Quote word for word the lines below, beginning with the first and ending with the one that has "In one of these". Drop the pictures.

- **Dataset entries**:
+ + + + +

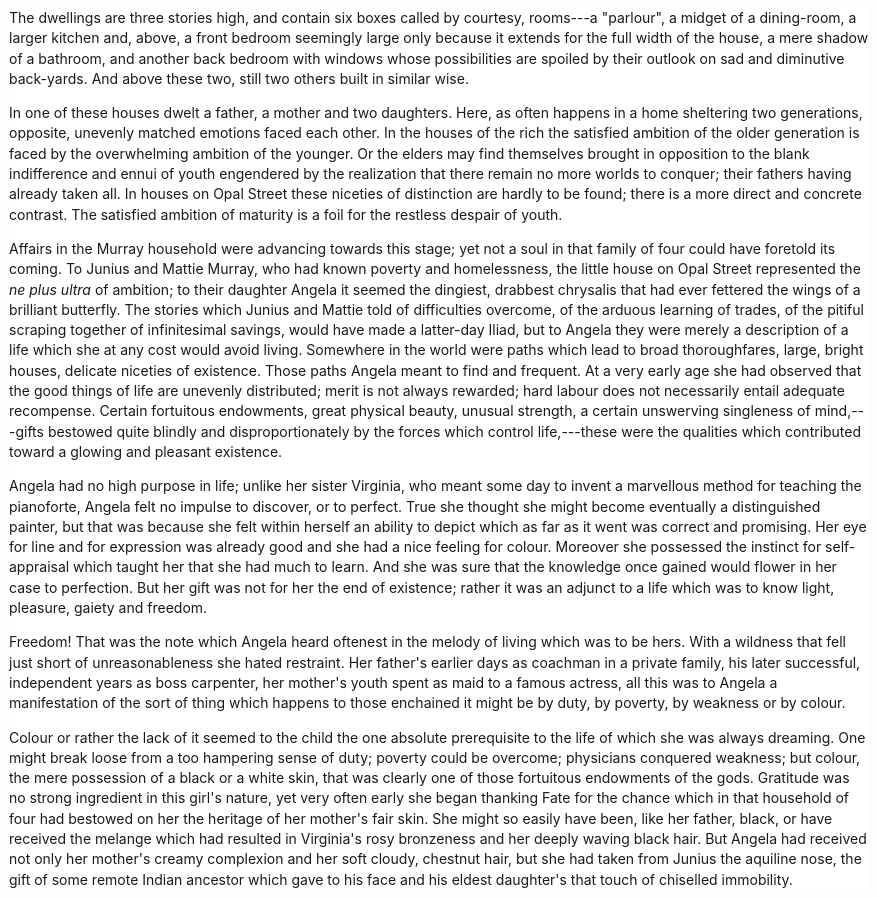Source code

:The dwellings are three stories high, and contain six boxes called by courtesy, rooms---a "parlour", a midget of a dining-room, a larger kitchen and, above, a front bedroom seemingly large only because it extends for the full width of the house, a mere shadow of a bathroom, and another back bedroom with windows whose possibilities are spoiled by their outlook on sad and diminutive back-yards. And above these two, still two others built in similar wise.

In one of these houses dwelt a father, a mother and two daughters. Here, as often happens in a home sheltering two generations, opposite, unevenly matched emotions faced each other. In the houses of the rich the satisfied ambition of the older generation is faced by the overwhelming ambition of the younger. Or the elders may find themselves brought in opposition to the blank indifference and ennui of youth engendered by the realization that there remain no more worlds to conquer; their fathers having already taken all. In houses on Opal Street these niceties of distinction are hardly to be found; there is a more direct and concrete contrast. The satisfied ambition of maturity is a foil for the restless despair of youth.

Affairs in the Murray household were advancing towards this stage; yet not a soul in that family of four could have foretold its coming. To Junius and Mattie Murray, who had known poverty and homelessness, the little house on Opal Street represented the *ne plus ultra* of ambition; to their daughter Angela it seemed the dingiest, drabbest chrysalis that had ever fettered the wings of a brilliant butterfly. The stories which Junius and Mattie told of difficulties overcome, of the arduous learning of trades, of the pitiful scraping together of infinitesimal savings, would have made a latter-day Iliad, but to Angela they were merely a description of a life which she at any cost would avoid living. Somewhere in the world were paths which lead to broad thoroughfares, large, bright houses, delicate niceties of existence. Those paths Angela meant to find and frequent. At a very early age she had observed that the good things of life are unevenly distributed; merit is not always rewarded; hard labour does not necessarily entail adequate recompense. Certain fortuitous endowments, great physical beauty, unusual strength, a certain unswerving singleness of mind,---gifts bestowed quite blindly and disproportionately by the forces which control life,---these were the qualities which contributed toward a glowing and pleasant existence.

Angela had no high purpose in life; unlike her sister Virginia, who meant some day to invent a marvellous method for teaching the pianoforte, Angela felt no impulse to discover, or to perfect. True she thought she might become eventually a distinguished painter, but that was because she felt within herself an ability to depict which as far as it went was correct and promising. Her eye for line and for expression was already good and she had a nice feeling for colour. Moreover she possessed the instinct for self-appraisal which taught her that she had much to learn. And she was sure that the knowledge once gained would flower in her case to perfection. But her gift was not for her the end of existence; rather it was an adjunct to a life which was to know light, pleasure, gaiety and freedom.

Freedom! That was the note which Angela heard oftenest in the melody of living which was to be hers. With a wildness that fell just short of unreasonableness she hated restraint. Her father's earlier days as coachman in a private family, his later successful, independent years as boss carpenter, her mother's youth spent as maid to a famous actress, all this was to Angela a manifestation of the sort of thing which happens to those enchained it might be by duty, by poverty, by weakness or by colour.

Colour or rather the lack of it seemed to the child the one absolute prerequisite to the life of which she was always dreaming. One might break loose from a too hampering sense of duty; poverty could be overcome; physicians conquered weakness; but colour, the mere possession of a black or a white skin, that was clearly one of those fortuitous endowments of the gods. Gratitude was no strong ingredient in this girl's nature, yet very often early she began thanking Fate for the chance which in that household of four had bestowed on her the heritage of her mother's fair skin. She might so easily have been, like her father, black, or have received the melange which had resulted in Virginia's rosy bronzeness and her deeply waving black hair. But Angela had received not only her mother's creamy complexion and her soft cloudy, chestnut hair, but she had taken from Junius the aquiline nose, the gift of some remote Indian ancestor which gave to his face and his eldest daughter's that touch of chiselled immobility.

+ + + + +

- **EXPECTED ANSWER**:
Source code

:The dwellings are three stories high, and contain six boxes called by courtesy, rooms---a "parlour", a midget of a dining-room, a larger kitchen and, above, a front bedroom seemingly large only because it extends for the full width of the house, a mere shadow of a bathroom, and another back bedroom with windows whose possibilities are spoiled by their outlook on sad and diminutive back-yards. And above these two, still two others built in similar wise.

In one of these houses dwelt a father, a mother and two daughters. Here, as often happens in a home sheltering two generations, opposite, unevenly matched emotions faced each other. In the houses of the rich the satisfied ambition of the older generation is faced by the overwhelming ambition of the younger. Or the elders may find themselves brought in opposition to the blank indifference and ennui of youth engendered by the realization that there remain no more worlds to conquer; their fathers having already taken all. In houses on Opal Street these niceties of distinction are hardly to be found; there is a more direct and concrete contrast. The satisfied ambition of maturity is a foil for the restless despair of youth.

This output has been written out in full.